Chart-based quiz items

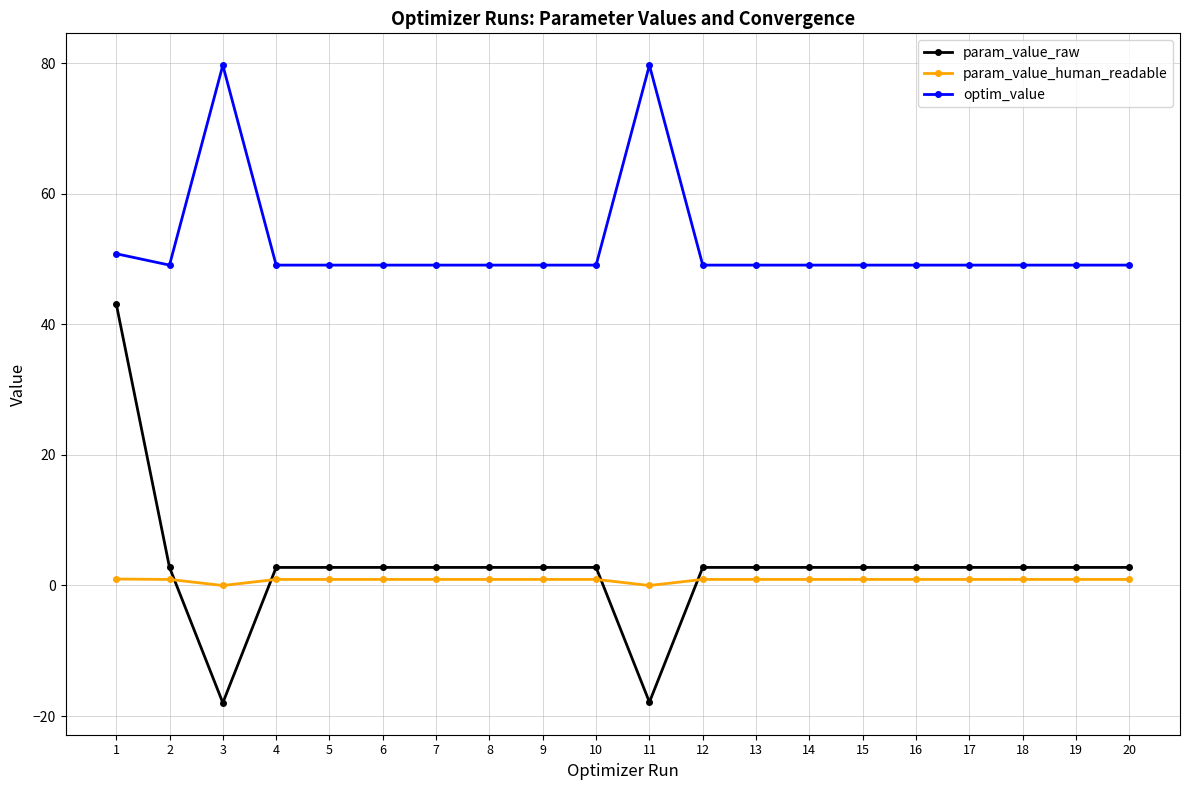

What is the minimum value shown in the chart?

-18.0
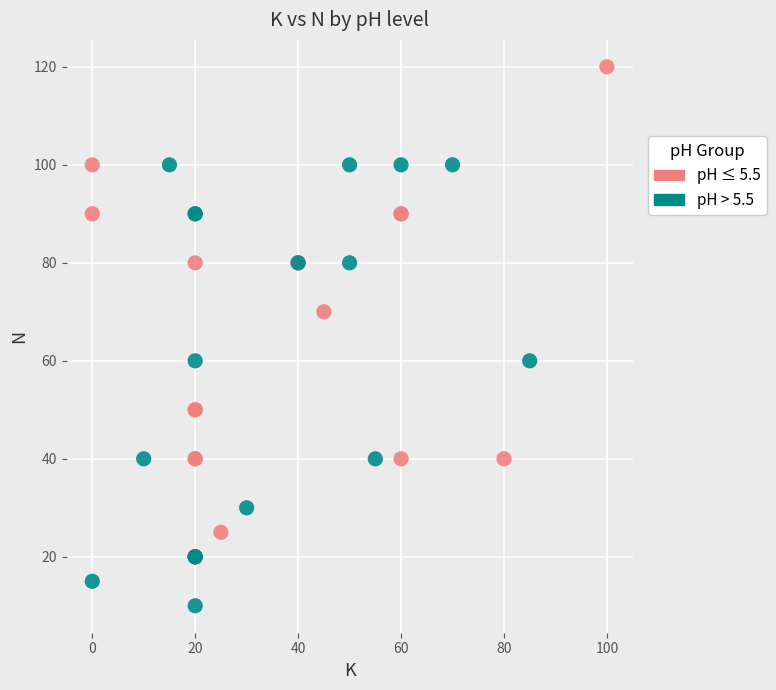

Which series reaches the minimum Y coordinate?

pH > 5.5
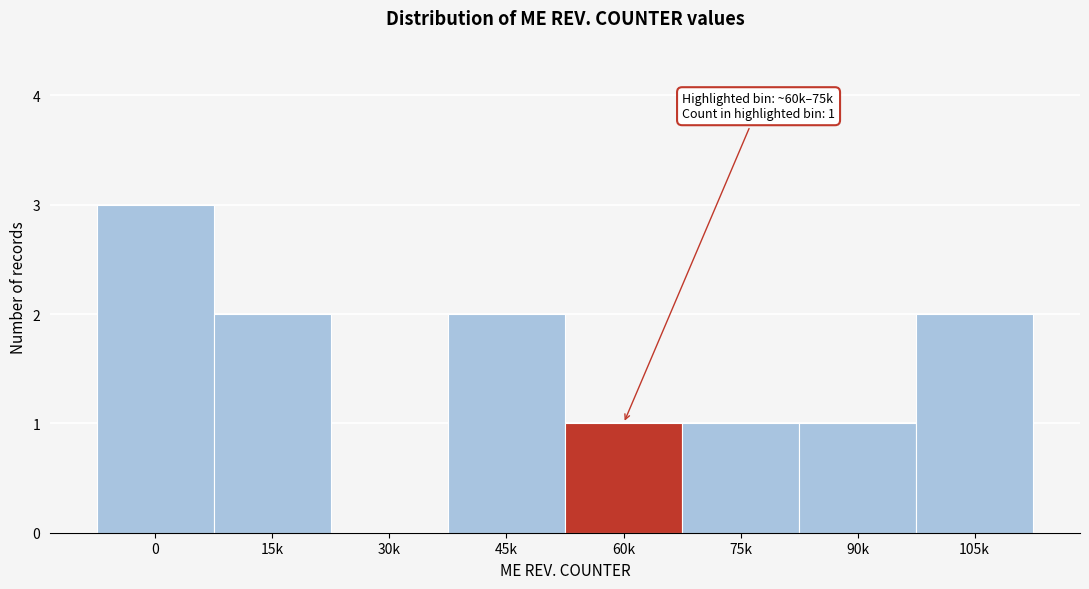

Reading right to left, transcribe all the data shown in this chart.

105k=2	90k=1	75k=1	60k=1	45k=2	30k=0	15k=2	0=3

**Required action**
Could you copy every quiz item above word for word, leaving out the pictures?

**Solution**
What is the minimum value shown in the chart?

-18.0

Which series reaches the minimum Y coordinate?

pH > 5.5

Reading right to left, transcribe all the data shown in this chart.

105k=2	90k=1	75k=1	60k=1	45k=2	30k=0	15k=2	0=3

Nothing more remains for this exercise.